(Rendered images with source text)
....................

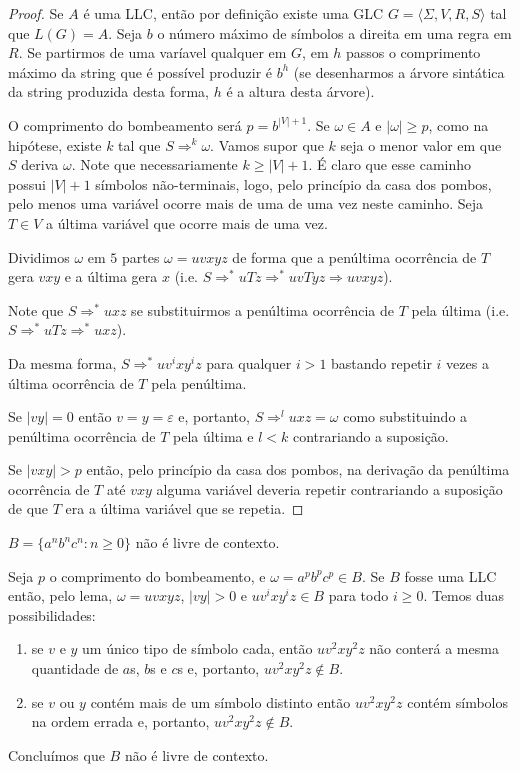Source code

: \begin{proof}
  Se $A$ é uma LLC, então por definição existe uma GLC $G = \langle \Sigma, V, R, S \rangle$ tal que $L(G) = A$.
  Seja $b$ o número máximo de símbolos a direita em uma regra em $R$.
  Se partirmos de uma varíavel qualquer em $G$, em $h$ passos o comprimento máximo da string que é possível produzir é $b^h$ (se desenharmos a árvore sintática da string produzida desta forma, $h$ é a altura desta árvore).

  O comprimento do bombeamento será $p = b^{|V| + 1}$.
  Se $\omega \in A$ e $|\omega| \geq p$, como na hipótese, existe $k$ tal que $S \Rightarrow^k \omega$.
  Vamos supor que $k$ seja o menor valor em que $S$ deriva $\omega$.
  Note que necessariamente $k \geq |V| + 1$.
  É claro que esse caminho possui $|V|+1$ símbolos não-terminais, logo, pelo princípio da casa dos pombos, pelo menos uma variável ocorre mais de uma de uma vez neste caminho.
  Seja $T \in V$ a última variável que ocorre mais de uma vez.

  Dividimos $\omega$ em $5$ partes $\omega = uvxyz$ de forma que a penúltima ocorrência de $T$ gera $vxy$ e a última gera $x$ (i.e. $S \Rightarrow^* uTz \Rightarrow^* uvTyz \Rightarrow uvxyz$).


Note que $S \Rightarrow^* uxz$ se substituirmos a penúltima ocorrência de $T$ pela última (i.e. $S \Rightarrow^* uTz \Rightarrow^* uxz$).


Da mesma forma, $S \Rightarrow^* uv^ixy^iz$ para qualquer $i > 1$ bastando repetir $i$ vezes a última ocorrência de $T$ pela penúltima.


Se $|vy| = 0$ então $v = y = \varepsilon$ e, portanto, $S \Rightarrow^l uxz = \omega$ como substituindo a penúltima ocorrência de $T$ pela última e $l < k$ contrariando a suposição.

Se $|vxy| > p$ então, pelo princípio da casa dos pombos, na derivação da penúltima ocorrência de $T$ até $vxy$ alguma variável deveria repetir contrariando a suposição de que $T$ era a última variável que se repetia.
\end{proof}


\begin{example}
  $B = \{a^nb^nc^n : n \geq 0\}$ não é livre de contexto.

  Seja $p$ o comprimento do bombeamento, e $\omega = a^pb^pc^p \in B$.
  Se $B$ fosse uma LLC então, pelo lema, $\omega = uvxyz$, $|vy| > 0$ e $uv^ixy^iz \in B$ para todo $i \geq 0$.
  Temos duas possibilidades:
  \begin{enumerate}
  \item se $v$ e $y$ um único tipo de símbolo cada, então $uv^2xy^2z$ não conterá a mesma quantidade de $a$s, $b$s e $c$s e, portanto, $uv^2xy^2z \notin B$.
  \item se $v$ ou $y$ contém mais de um símbolo distinto então $uv^2xy^2z$ contém símbolos na ordem errada e, portanto, $uv^2xy^2z \notin B$.
  \end{enumerate}
  Concluímos que $B$ não é livre de contexto.
\end{example}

....................

* _WHAT TO WORK ON_
Each of the records above needs to be transcribed exactly, apart from its pictures.

* _SOLUTION FOR THIS TASK_
Source code

: \begin{proof}
  Se $A$ é uma LLC, então por definição existe uma GLC $G = \langle \Sigma, V, R, S \rangle$ tal que $L(G) = A$.
  Seja $b$ o número máximo de símbolos a direita em uma regra em $R$.
  Se partirmos de uma varíavel qualquer em $G$, em $h$ passos o comprimento máximo da string que é possível produzir é $b^h$ (se desenharmos a árvore sintática da string produzida desta forma, $h$ é a altura desta árvore).

  O comprimento do bombeamento será $p = b^{|V| + 1}$.
  Se $\omega \in A$ e $|\omega| \geq p$, como na hipótese, existe $k$ tal que $S \Rightarrow^k \omega$.
  Vamos supor que $k$ seja o menor valor em que $S$ deriva $\omega$.
  Note que necessariamente $k \geq |V| + 1$.
  É claro que esse caminho possui $|V|+1$ símbolos não-terminais, logo, pelo princípio da casa dos pombos, pelo menos uma variável ocorre mais de uma de uma vez neste caminho.
  Seja $T \in V$ a última variável que ocorre mais de uma vez.

  Dividimos $\omega$ em $5$ partes $\omega = uvxyz$ de forma que a penúltima ocorrência de $T$ gera $vxy$ e a última gera $x$ (i.e. $S \Rightarrow^* uTz \Rightarrow^* uvTyz \Rightarrow uvxyz$).


Note que $S \Rightarrow^* uxz$ se substituirmos a penúltima ocorrência de $T$ pela última (i.e. $S \Rightarrow^* uTz \Rightarrow^* uxz$).


Da mesma forma, $S \Rightarrow^* uv^ixy^iz$ para qualquer $i > 1$ bastando repetir $i$ vezes a última ocorrência de $T$ pela penúltima.


Se $|vy| = 0$ então $v = y = \varepsilon$ e, portanto, $S \Rightarrow^l uxz = \omega$ como substituindo a penúltima ocorrência de $T$ pela última e $l < k$ contrariando a suposição.

Se $|vxy| > p$ então, pelo princípio da casa dos pombos, na derivação da penúltima ocorrência de $T$ até $vxy$ alguma variável deveria repetir contrariando a suposição de que $T$ era a última variável que se repetia.
\end{proof}


\begin{example}
  $B = \{a^nb^nc^n : n \geq 0\}$ não é livre de contexto.

  Seja $p$ o comprimento do bombeamento, e $\omega = a^pb^pc^p \in B$.
  Se $B$ fosse uma LLC então, pelo lema, $\omega = uvxyz$, $|vy| > 0$ e $uv^ixy^iz \in B$ para todo $i \geq 0$.
  Temos duas possibilidades:
  \begin{enumerate}
  \item se $v$ e $y$ um único tipo de símbolo cada, então $uv^2xy^2z$ não conterá a mesma quantidade de $a$s, $b$s e $c$s e, portanto, $uv^2xy^2z \notin B$.
  \item se $v$ ou $y$ contém mais de um símbolo distinto então $uv^2xy^2z$ contém símbolos na ordem errada e, portanto, $uv^2xy^2z \notin B$.
  \end{enumerate}
  Concluímos que $B$ não é livre de contexto.
\end{example}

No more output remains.